Working Paper

Is Industrialization Conducive to Long-Run Prosperity?

Raphaël Franck, Oded Galor
CESifo, Munich, 2015

CESifo Working Paper No. 5354

This research explores the long-run effect of industrialization on the process of development. In contrast to conventional wisdom that views industrial development as a catalyst for economic growth, highlighting its persistent effect on economic prosperity, the study establishes that while the adoption of industrial technology was initially conducive to economic development, it has had a detrimental effect on standards of living in the long-run. Exploiting exogenous source of regional variation in the adoption of steam engines during the French industrial revolution, the research establishes that regions which industrialized earlier experienced an increase in literacy rates more swiftly and generated higher income per capita in the subsequent decades. Nevertheless, early industrialization had an adverse effect on income per capita, employment and equality by the turn of the 21st century. This adverse effect reects neither higher unionization and wage rates nor trade protection, but rather underinvestment in human capital and lower employment in skilled-intensive occupations. These findings suggest that the characteristics that permitted the onset of industrialization, rather than the adoption of industrial technology per se, have been the source of prosperity among the currently developed economies that experienced an early industrialization.
═══
ASSIGNED TASK :: Reproduce the working paper on industrialization and long-run prosperity word for word, from its header through the final sentence. The listing that comes next has no connection to the working paper on industrialization.
═══
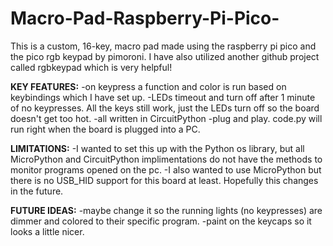 # Macro-Pad-Raspberry-Pi-Pico-
This is a custom, 16-key, macro pad made using the raspberry pi pico and the pico rgb keypad by pimoroni. I have also utilized another github project called rgbkeypad which is very helpful!


**KEY FEATURES:**
  -on keypress a function and color is run based on keybindings which I have set up.
  -LEDs timeout and turn off after 1 minute of no keypresses. All the keys still work, just the LEDs turn off so the board doesn't get too hot.
  -all written in CircuitPython
  -plug and play. code.py will run right when the board is plugged into a PC.


**LIMITATIONS:**
  -I wanted to set this up with the Python os library, but all MicroPython and CircuitPython implimentations do not have the methods to monitor programs opened on the pc.
  -I also wanted to use MicroPython but there is no USB_HID support for this board at least. Hopefully this changes in the future.


**FUTURE IDEAS:**
  -maybe change it so the running lights (no keypresses) are dimmer and colored to their specific program.
  -paint on the keycaps so it looks a little nicer.
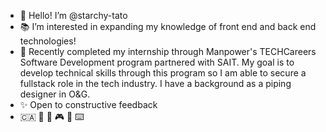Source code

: - 👋 Hello! I’m @starchy-tato
- 📚 I’m interested in expanding my knowledge of front end and back end technologies!
- 🌱 Recently completed my internship through Manpower's TECHCareers Software Development program partnered with SAIT. My goal is to develop technical skills through this program so I am able to secure a fullstack role in the tech industry. I have a background as a piping designer in O&G. 
- ✨ Open to constructive feedback
- 🇨🇦 🐄 🐶 🎮 🎨 ⌨️ 

<!---
starchy-tato/starchy-tato is a ✨ special ✨ repository because its `README.md` (this file) appears on your GitHub profile.
You can click the Preview link to take a look at your changes.
--->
═══
SOLUTION BELOW ::
Working Paper

Is Industrialization Conducive to Long-Run Prosperity?

Raphaël Franck, Oded Galor
CESifo, Munich, 2015

CESifo Working Paper No. 5354

This research explores the long-run effect of industrialization on the process of development. In contrast to conventional wisdom that views industrial development as a catalyst for economic growth, highlighting its persistent effect on economic prosperity, the study establishes that while the adoption of industrial technology was initially conducive to economic development, it has had a detrimental effect on standards of living in the long-run. Exploiting exogenous source of regional variation in the adoption of steam engines during the French industrial revolution, the research establishes that regions which industrialized earlier experienced an increase in literacy rates more swiftly and generated higher income per capita in the subsequent decades. Nevertheless, early industrialization had an adverse effect on income per capita, employment and equality by the turn of the 21st century. This adverse effect reects neither higher unionization and wage rates nor trade protection, but rather underinvestment in human capital and lower employment in skilled-intensive occupations. These findings suggest that the characteristics that permitted the onset of industrialization, rather than the adoption of industrial technology per se, have been the source of prosperity among the currently developed economies that experienced an early industrialization.